Undesirable sex partners; bacteria manipulate reproduction of insects and other species - Wolbacteria cause cytoplasmic incompatibility in arthropods

Science News, Nov 16, 1996 by John Travis

An explanation rests in the fact that wasps, like bees and ants, have an unusual mechanism for determining sex. In wasps, eggs fertilized by sperm contain a maternal and a paternal set of chromosomes and develop into females. Unfertilized eggs, with only a maternal chromosome set, develop into males.

When an infected male jewel wasp mates with an uninfected female, the paternal chromosomes from the sperm seem to fragment and fail to join the maternal set, says Werren. Consequently, only males result from such a mating. This indirectly aids the spread of Wolbachia by reducing the number of uninfected daughters produced by uninfected females, explains Werren.

Wolbachia sometimes takes a more feminist approach. In many parasitic wasps, which lay their eggs in developing insects that they have killed, Wolbachia infections eliminate the need for males. An infected female reproduces via an asexual process known as parthenogenesis. The unfertilized eggs simply duplicate their one set of chromosomes and develop into females.

These parthenogenetic wasps had long been a biological curiosity until a few years ago, when Richard Stouthamer, working with Werren, showed that the phenomenon stemmed from Wolbachia infection. With antibiotics, "you can cure a line of its parthenogenesis and make it sexual," says Stouthamer, now at the Wageningen Agricultural University in the Netherlands.

The clear preference for females isn't limited to Wolbachia strains that infect wasps. At the Bar Harbor meeting, Thierry Rigaud of the University of Poitiers in France, reported finding the bacteria in the wood louse Armadillidium vulgare.

In these lice, Wolbachia frequently overrides genetic inheritance. The bacteria, says Rigaud, "feminize" an embryonic wood louse that is genetically male by disrupting the production or effects of masculinizing hormones during its development. The increased number of daughters allows Wolbachia to spread quickly.

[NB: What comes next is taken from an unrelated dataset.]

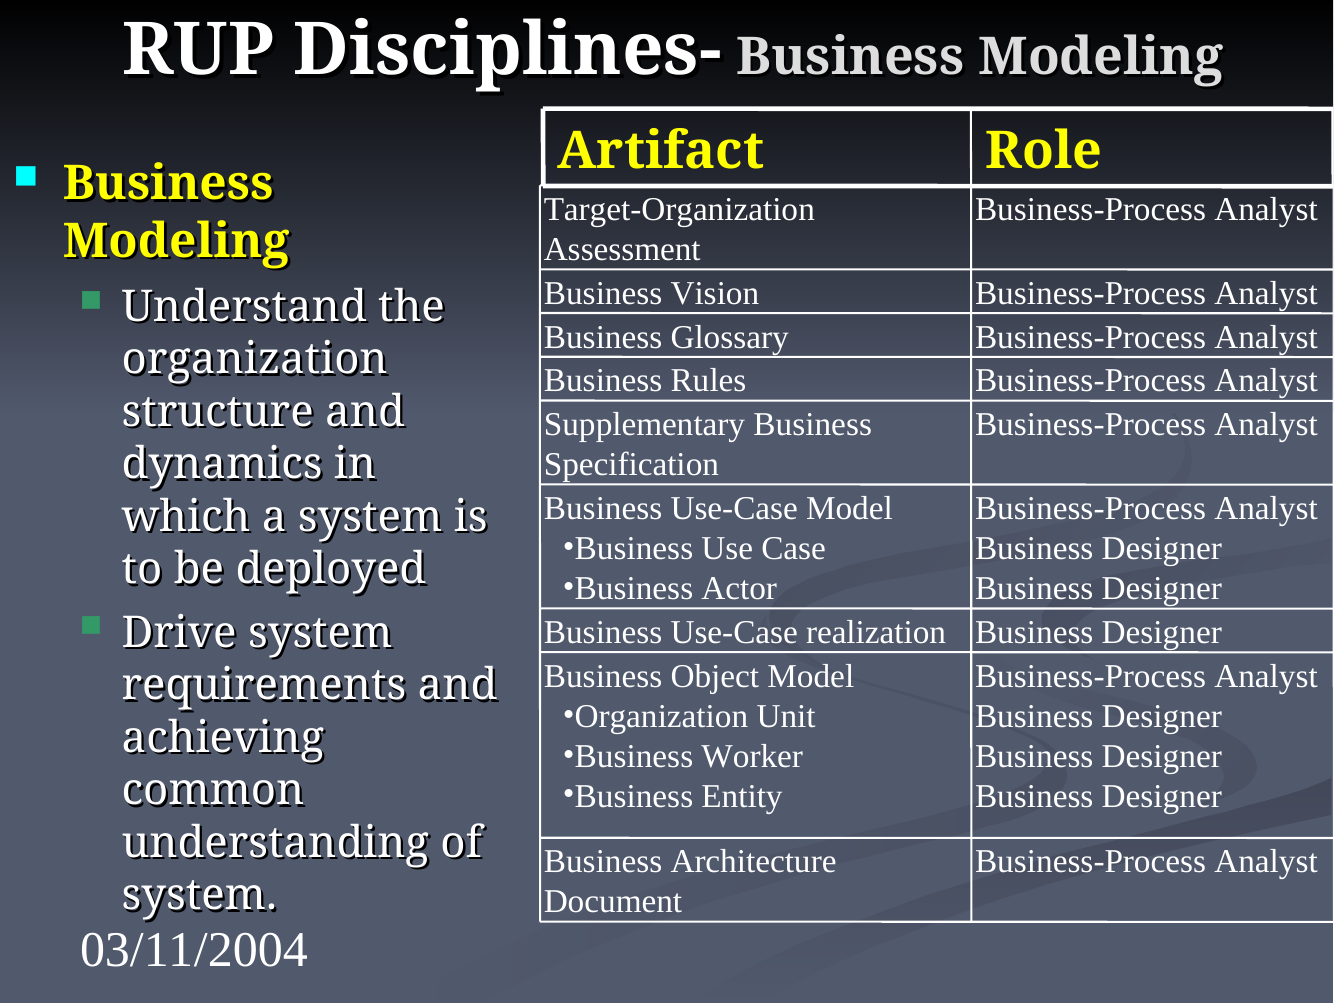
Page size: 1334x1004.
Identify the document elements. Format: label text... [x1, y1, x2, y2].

While scientists continue to tally the animals that Wolbachia infects, as well as the outcomes of those infections, they are also trying to unravel the mechanisms by which Wolbachia distorts its host's reproduction. Are cytoplasmic incompatibility, parthenogenesis, and feminization distinct strategies pursued by Wolbachia, or are they merely reflections of different ways in which host species react to the bacteria?

As the best-known phenomenon, cytoplasmic incompatibility has received the most attention. An initial hypothesis to explain it was that proteins made by Wolbachia in the testes bind to the chromosomes inside sperm and disrupt their later union with maternal chromosomes.

That simple idea has a major flaw, however. Researchers haven't found any Wolbachia molecule incorporated into sperm. Nor are whole bacteria present in the sperm. As sperm mature, they lose most of their cytoplasm and squeeze out any Wolbachia.

The latest theory about cytoplasmic incompatibility comes from Timothy L. Karr of the University of Chicago. He argues that Wolbachia's influence during the maturation of sperm somehow disturbs the carefully choreographed maneuvering that later brings together the sperm's chromosomes with the egg's. "It looks like the paternal and maternal chromosomes are out of sync," says Karr.